[Start of Attachment]

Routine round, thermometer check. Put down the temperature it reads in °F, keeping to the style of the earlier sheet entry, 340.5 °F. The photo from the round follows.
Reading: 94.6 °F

[End of Attachment]
[Start of Attachment]

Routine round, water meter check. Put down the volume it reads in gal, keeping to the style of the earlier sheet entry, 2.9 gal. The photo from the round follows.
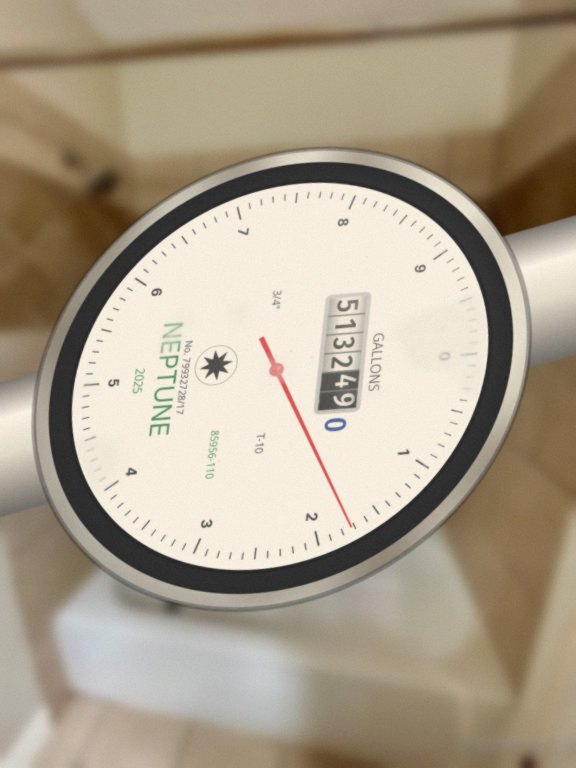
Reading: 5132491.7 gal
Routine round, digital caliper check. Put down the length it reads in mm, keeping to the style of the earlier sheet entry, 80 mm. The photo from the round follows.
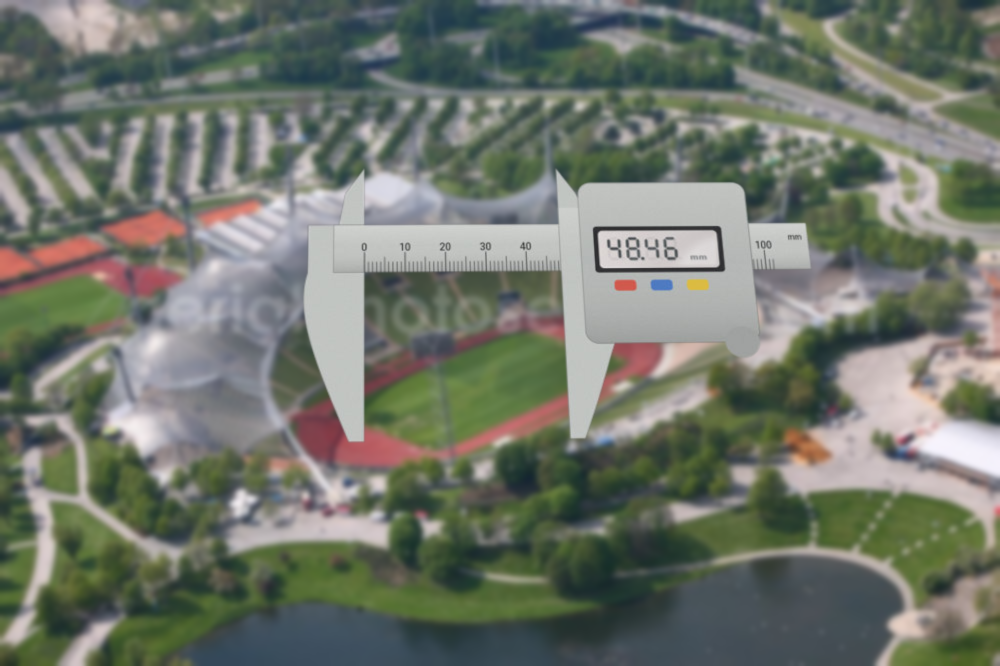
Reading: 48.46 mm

[End of Attachment]
[Start of Attachment]

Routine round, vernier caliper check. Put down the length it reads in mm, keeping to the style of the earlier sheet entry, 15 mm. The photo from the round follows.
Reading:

[End of Attachment]

● Your instructions:
Recast the lines starting at the one containing "Routine round, thermometer" and ending at the one containing "Reading: 94.6 °F", both included, as a JSON list of strings with one string per line and blank lines omitted.

● Reply to the exercise:
[
  "Routine round, thermometer check. Put down the temperature it reads in °F, keeping to the style of the earlier sheet entry, 340.5 °F. The photo from the round follows.",
  "Reading: 94.6 °F"
]